Begin Data supplied

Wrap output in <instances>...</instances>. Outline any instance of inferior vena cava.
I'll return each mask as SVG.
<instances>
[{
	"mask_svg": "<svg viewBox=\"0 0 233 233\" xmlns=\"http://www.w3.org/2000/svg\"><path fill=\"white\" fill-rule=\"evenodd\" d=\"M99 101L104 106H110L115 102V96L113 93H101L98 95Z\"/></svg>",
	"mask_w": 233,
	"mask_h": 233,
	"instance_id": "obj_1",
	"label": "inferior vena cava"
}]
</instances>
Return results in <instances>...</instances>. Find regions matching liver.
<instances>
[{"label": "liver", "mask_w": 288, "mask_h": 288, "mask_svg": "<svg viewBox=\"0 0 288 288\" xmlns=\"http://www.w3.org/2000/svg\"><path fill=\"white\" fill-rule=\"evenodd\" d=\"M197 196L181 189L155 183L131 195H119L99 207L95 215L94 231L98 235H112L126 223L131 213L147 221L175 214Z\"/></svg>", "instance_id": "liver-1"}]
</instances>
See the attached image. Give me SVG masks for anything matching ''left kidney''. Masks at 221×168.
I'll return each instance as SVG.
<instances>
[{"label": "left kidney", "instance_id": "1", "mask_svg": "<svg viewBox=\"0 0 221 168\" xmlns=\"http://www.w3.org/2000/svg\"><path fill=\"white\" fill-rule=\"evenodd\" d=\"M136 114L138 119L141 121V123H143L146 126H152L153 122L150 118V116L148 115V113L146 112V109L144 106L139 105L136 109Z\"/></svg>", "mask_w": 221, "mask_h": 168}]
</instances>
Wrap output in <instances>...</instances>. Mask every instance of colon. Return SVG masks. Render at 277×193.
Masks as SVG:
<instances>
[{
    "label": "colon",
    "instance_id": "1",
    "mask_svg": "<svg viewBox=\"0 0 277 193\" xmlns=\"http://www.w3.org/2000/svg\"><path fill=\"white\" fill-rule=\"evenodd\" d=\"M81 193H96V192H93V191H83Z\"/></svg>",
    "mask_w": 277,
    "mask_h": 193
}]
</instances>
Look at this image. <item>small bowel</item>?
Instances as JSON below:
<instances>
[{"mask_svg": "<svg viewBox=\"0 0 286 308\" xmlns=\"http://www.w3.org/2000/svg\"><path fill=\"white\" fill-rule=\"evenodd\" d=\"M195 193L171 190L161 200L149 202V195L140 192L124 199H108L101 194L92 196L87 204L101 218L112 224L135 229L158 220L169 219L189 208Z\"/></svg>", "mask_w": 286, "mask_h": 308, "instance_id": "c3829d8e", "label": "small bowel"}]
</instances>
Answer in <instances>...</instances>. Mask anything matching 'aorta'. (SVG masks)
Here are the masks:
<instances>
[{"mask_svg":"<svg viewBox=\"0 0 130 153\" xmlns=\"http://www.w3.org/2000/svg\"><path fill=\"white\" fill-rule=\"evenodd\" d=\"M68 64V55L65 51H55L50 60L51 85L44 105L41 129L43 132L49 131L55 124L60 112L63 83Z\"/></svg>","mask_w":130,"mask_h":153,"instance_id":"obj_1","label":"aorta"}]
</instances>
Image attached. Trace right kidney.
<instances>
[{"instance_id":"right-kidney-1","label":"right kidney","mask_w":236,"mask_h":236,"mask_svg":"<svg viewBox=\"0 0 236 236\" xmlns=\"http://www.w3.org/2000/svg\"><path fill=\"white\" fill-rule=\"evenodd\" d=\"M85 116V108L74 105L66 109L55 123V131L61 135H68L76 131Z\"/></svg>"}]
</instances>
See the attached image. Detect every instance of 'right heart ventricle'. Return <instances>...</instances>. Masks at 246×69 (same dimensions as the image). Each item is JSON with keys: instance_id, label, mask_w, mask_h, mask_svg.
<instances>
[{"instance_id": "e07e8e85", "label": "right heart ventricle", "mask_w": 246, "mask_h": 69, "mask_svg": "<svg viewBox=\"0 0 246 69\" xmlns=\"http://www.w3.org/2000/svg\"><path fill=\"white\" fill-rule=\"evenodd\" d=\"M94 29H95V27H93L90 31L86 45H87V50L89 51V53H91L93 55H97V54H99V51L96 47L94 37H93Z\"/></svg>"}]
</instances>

End Data supplied

How many lines in the records above contain the string "right"? Reply with the number alone.

◆ **Written response**
4